- What is needed: Search the records below for the string "ellenzéki" and copy each line where it turns up.

↓

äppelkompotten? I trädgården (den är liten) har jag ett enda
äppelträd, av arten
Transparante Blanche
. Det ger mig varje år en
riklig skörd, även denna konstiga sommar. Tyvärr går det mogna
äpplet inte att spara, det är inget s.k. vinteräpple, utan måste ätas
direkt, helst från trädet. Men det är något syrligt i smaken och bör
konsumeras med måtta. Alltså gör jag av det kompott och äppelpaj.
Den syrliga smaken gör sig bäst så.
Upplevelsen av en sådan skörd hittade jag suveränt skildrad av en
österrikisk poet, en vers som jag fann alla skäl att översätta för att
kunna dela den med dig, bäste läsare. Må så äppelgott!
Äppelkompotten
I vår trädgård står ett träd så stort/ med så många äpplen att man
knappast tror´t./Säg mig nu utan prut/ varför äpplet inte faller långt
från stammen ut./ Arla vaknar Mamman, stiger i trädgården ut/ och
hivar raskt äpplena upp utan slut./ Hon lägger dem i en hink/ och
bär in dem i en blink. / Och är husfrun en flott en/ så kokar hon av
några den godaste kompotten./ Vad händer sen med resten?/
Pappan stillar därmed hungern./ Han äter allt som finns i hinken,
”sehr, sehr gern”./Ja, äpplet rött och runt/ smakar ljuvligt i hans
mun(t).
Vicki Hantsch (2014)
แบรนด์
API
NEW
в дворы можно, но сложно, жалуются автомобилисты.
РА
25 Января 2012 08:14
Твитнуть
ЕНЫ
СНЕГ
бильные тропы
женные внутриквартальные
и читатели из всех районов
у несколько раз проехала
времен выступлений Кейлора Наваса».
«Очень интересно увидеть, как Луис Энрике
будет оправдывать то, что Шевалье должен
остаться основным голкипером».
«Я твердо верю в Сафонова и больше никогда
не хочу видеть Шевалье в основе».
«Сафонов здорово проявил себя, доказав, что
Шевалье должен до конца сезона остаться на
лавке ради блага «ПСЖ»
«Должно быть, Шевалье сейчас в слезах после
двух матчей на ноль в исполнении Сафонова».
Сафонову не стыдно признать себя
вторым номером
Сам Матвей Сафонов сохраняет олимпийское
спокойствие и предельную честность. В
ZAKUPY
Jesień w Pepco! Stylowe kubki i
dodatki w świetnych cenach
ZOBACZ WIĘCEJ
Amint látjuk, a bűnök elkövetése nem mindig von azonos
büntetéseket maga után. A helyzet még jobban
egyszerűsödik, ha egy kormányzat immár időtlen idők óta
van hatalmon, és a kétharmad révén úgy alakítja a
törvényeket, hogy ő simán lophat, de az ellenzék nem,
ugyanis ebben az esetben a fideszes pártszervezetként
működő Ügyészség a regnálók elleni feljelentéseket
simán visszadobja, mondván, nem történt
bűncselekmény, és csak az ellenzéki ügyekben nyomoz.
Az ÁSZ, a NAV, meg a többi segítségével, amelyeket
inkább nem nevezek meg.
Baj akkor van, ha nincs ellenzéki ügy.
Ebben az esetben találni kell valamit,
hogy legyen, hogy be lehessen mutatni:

↑

- Result for this task:
bűncselekmény, és csak az ellenzéki ügyekben nyomoz.
Baj akkor van, ha nincs ellenzéki ügy.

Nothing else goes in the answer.